TEMPO.CO, Denpasar - Okky Madasari membahas karya terbarunya Kerumunan Terakhir di Taman Baca Kesiman, Denpasar, Minggu, 5 Juni 2016. Novel kelima Okky yang diluncurkan di ASEAN Literary Festival, Jakarta, awal Mei 2016, itu menggambarkan seorang tokoh yang berinteraksi dengan Internet.
"Kerumunan terakhir menunjukkan kaburnya batas. Manusia zaman sekarang tidak mampu membedakan mana yang nyata atau dalam dunia Internet," kata Okky dalam diskusi yang dimoderatori Atrari Senudinari, pegiat Jatijagat Kampung Puisi.
Penulis kelahiran 30 Oktober 1984 itu menjelaskan dalam novel tersebut paradoks menjadi tulang punggung cerita. Okky menuturkan, di zaman sekarang manusia hidup terpapar teknologi, cenderung memuja kecanggihan, dan hidup dalam kegagapan. "Kegagapan tidak bisa mengikuti ambisi yang utuh dalam merespons kenyataan yang ada," tuturnya.
Okky mengaku ketika menulis novel Kerumunan Terakhir dia juga dipengaruhi beberapa literatur nonfiksi. Pemikiran filsuf Prancis, Michel Foucault, diakui Okky sangat memberi pengaruh terhadap novel Kerumunan Terakhir. Bagi Okky, sumbangsih pemikiran Foucault memberi pemahaman tentang pertarungan narasi dan pengetahuan manusia.

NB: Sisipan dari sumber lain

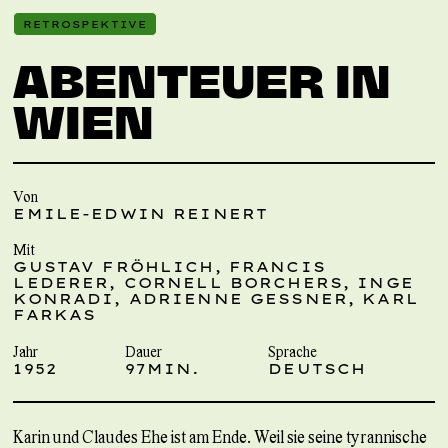
RETROSPEKTIVE
ABENTEUER IN
WIEN
Von
EMILE-EDWIN REINERT
Mit
GUSTAV FRÖHLICH, FRANCIS
LEDERER, CORNELL BORCHERS, INGE
KONRADI, ADRIENNE GESSNER, KARL
FARKAS
Jahr
Dauer
Sprache
1952
97MIN.
DEUTSCH
Karin und Claudes Ehe ist am Ende. Weil sie seine tyrannische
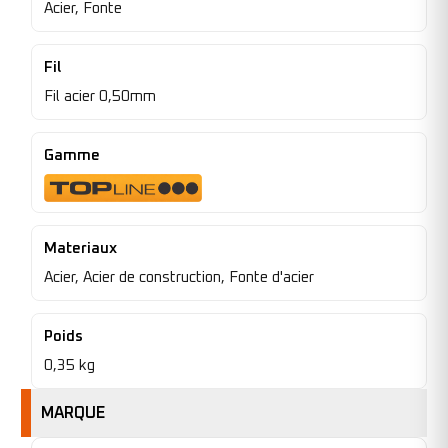
Acier, Fonte
Fil
Fil acier 0,50mm
Gamme
Materiaux
Acier, Acier de construction, Fonte d'acier
Poids
0,35 kg
MARQUE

"Saya sangat percaya bahwa pada akhirnya nilai tatanan, kebenaran itu tidak ada yang posisinya lebih benar atau lebih baik dari yang lain. Yang terjadi adalah mana yang menjadi wacana dominan dalam masyarakat dan itu selalu terkait dengan kekuasaan," katanya.
Baca Juga:
Okky menjelaskan banyaknya manusia di zaman sekarang yang percaya dengan media sosial menjadi salah satu contohnya. "Pendapat seseorang bisa dianggap kebenaran hanya karena seleb-tweet, followers-nya banyak, itu harus kita kritisi," tuturnya. Melalui novel tersebut, ia ingin menunjukkan kepada pembaca bahwa segala yang seolah dominan itu belum tentu benar, yang seolah diminati banyak orang belum tentu benar.
Ni Made Purnama Sari dalam pembahasannya mengatakan hampir setiap karya tulisan tidak pernah berjarak dengan kehidupan sehari-hari. "Artinya, untuk membuat sebuah cerita tetap membutuhkan metode riset, tapi diolah secara kreatif," kata Purnama.
Purnama menuturkan, dalam novel Okky, ada unsur yang memandang kenyataan diungkap secara kreatif. "Menampilkan sebuah peristiwa nyata dialirkan bertutur dan menarik. Penulis membuat pembaca merenung dalam aneka paradoks yang ada di dalam karyanya," tutur pemenang II Sayembara Manuskrip Buku Puisi Dewan Kesenian Jakarta 2015 ini.